SACIEDADE DOS POETAS VIVOS DIGITAL - VOL. 2

ASTRID CABRAL - Nasceu em Manaus/AM, e após viver entre Rio de Janeiro, Brasília, Beirute e Chicago, radicou-se definitivamente no Rio. Poeta, contista, ensaísta e tradutora, é licenciada em letras neolatinas pela Universidade do Brasil, atual UFRJ. Possui vários diplomas de inglês, inclusive o T.T.C do IBEU. Lecionou literatura na UnB e foi funcionária do Serviço Exterior Brasileiro. Escreveu: Alameda (contos, RJ, GRD, 1963); e os livros de poemas: Ponto de cruz (RJ, Cátedra, 1979); Torna-viagem (Recife, Pirata, 1981); Lição de Alice (RJ, Philobiblion, 1986); Visgo da terra (Manaus, Puxirum, 1986); Rês Desgarrada (Brasília, Thesaurus, 1994); De déu em déu (poemas reunidos 1979-1994, RJ, Sette Letras/Biblioteca Nacional, 1998); Intramuros (Curitiba, Sec. de Cultura do Paraná, 1998); Rasos d'água (Manaus, Sec. de Cultura do Amazonas/Valer, 2003); Jaula (RJ Editora da Palavra, 2006).
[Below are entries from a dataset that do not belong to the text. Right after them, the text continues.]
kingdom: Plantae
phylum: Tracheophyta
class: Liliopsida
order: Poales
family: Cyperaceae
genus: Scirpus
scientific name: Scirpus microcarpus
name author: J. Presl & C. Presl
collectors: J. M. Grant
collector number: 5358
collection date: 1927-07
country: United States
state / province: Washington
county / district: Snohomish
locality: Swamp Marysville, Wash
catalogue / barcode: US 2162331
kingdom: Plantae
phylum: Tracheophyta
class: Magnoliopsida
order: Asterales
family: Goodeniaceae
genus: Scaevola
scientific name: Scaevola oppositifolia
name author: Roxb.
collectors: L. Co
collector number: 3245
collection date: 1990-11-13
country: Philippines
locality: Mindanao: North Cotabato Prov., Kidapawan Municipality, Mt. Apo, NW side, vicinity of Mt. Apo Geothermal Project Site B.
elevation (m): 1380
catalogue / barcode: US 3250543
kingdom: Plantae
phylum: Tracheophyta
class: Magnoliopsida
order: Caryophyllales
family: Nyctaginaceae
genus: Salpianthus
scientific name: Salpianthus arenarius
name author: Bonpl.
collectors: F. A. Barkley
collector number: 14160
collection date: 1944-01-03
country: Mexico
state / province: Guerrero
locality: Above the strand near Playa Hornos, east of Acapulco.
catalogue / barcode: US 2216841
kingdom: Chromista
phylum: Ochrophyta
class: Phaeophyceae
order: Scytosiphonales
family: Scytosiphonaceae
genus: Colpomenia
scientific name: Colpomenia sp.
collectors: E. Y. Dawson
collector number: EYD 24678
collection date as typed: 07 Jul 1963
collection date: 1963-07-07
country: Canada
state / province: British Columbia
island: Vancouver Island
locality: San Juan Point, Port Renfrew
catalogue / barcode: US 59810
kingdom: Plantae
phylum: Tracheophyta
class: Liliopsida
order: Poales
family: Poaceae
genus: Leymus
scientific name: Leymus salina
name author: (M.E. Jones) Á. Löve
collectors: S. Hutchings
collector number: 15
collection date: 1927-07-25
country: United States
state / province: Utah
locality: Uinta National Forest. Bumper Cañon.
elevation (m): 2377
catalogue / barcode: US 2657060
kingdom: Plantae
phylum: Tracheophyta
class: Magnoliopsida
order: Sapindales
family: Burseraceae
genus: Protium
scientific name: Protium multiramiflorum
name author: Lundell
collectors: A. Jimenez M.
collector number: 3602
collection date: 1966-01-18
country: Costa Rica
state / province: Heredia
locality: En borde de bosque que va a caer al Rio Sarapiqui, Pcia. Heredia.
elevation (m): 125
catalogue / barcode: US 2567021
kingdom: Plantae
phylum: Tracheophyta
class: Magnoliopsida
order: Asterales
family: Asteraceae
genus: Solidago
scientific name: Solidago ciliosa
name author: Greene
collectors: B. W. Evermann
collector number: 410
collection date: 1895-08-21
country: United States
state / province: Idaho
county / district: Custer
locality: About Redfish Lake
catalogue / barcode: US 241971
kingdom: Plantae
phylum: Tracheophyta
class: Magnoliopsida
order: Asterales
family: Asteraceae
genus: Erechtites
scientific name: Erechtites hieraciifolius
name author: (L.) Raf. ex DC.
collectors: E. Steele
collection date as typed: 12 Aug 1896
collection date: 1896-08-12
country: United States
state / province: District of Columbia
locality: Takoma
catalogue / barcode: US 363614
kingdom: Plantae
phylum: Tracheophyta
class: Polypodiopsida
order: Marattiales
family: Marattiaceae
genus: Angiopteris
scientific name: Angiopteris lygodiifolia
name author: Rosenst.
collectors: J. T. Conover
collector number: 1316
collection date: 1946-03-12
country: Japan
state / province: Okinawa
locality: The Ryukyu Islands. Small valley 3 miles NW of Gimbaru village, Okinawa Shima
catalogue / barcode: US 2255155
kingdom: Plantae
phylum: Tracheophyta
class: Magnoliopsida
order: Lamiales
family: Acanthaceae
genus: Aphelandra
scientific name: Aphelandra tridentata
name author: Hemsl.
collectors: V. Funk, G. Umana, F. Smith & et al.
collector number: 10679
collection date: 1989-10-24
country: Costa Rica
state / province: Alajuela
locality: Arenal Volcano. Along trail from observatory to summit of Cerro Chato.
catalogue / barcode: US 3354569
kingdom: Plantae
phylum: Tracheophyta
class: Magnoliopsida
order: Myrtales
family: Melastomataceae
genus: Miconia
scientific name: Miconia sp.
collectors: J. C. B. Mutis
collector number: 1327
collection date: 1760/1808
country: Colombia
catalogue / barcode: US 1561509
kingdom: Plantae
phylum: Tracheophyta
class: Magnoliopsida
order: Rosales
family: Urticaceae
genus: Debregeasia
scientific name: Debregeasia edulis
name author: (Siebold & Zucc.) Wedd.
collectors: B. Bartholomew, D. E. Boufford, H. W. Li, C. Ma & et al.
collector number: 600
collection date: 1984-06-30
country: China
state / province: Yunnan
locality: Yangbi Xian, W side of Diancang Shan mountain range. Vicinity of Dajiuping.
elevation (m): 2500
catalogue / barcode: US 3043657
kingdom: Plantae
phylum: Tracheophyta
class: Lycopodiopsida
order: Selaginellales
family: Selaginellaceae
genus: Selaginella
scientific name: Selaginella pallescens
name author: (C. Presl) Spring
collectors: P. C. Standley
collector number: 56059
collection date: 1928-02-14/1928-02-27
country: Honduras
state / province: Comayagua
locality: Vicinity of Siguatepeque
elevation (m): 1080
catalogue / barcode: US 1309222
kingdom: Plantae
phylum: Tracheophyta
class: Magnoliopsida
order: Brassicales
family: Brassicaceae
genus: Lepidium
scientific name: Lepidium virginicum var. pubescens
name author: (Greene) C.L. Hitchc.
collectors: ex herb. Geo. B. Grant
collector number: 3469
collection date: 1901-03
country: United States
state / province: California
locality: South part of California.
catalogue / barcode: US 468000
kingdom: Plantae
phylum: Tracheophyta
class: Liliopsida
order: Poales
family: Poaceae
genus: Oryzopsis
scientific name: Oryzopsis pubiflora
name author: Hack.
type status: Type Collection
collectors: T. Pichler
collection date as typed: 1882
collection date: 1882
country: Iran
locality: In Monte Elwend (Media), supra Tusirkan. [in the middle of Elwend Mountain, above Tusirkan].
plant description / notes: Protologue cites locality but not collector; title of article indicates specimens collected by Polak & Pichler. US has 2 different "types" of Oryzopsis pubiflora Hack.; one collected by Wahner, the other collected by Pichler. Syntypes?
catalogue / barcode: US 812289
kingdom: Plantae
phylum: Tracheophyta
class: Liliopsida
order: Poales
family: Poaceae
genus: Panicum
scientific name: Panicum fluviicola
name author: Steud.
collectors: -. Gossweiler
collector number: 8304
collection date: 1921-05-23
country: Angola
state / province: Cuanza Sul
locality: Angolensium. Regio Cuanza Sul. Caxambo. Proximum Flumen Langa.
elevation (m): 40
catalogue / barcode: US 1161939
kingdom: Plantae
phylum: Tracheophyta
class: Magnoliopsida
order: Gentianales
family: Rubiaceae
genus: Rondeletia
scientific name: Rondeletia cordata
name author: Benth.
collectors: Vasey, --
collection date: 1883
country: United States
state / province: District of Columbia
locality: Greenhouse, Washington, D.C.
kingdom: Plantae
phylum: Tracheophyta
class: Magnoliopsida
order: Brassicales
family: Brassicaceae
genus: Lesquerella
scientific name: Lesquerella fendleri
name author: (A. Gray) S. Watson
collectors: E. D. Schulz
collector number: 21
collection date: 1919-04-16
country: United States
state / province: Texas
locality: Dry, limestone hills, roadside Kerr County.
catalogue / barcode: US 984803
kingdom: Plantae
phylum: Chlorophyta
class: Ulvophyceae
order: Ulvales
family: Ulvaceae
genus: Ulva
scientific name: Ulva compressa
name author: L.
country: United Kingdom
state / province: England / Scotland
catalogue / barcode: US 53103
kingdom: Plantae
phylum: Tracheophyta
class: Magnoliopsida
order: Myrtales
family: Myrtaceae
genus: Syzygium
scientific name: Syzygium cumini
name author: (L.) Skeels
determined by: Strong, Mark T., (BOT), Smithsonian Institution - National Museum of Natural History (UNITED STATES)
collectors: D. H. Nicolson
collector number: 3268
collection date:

Tem obra infanto-juvenil, Zé Pirulito (RJ Agir/ INL, 1982). Entre outros traduziu Walden or life in the woods, de H.D.Thoreau para a Global de SP, 1984. Detentora de inúmeros prêmios, participa de mais de 40 antologias no Brasil e no exterior. Colaboradora de publicações literárias. Sócia-titular do Pen Clube.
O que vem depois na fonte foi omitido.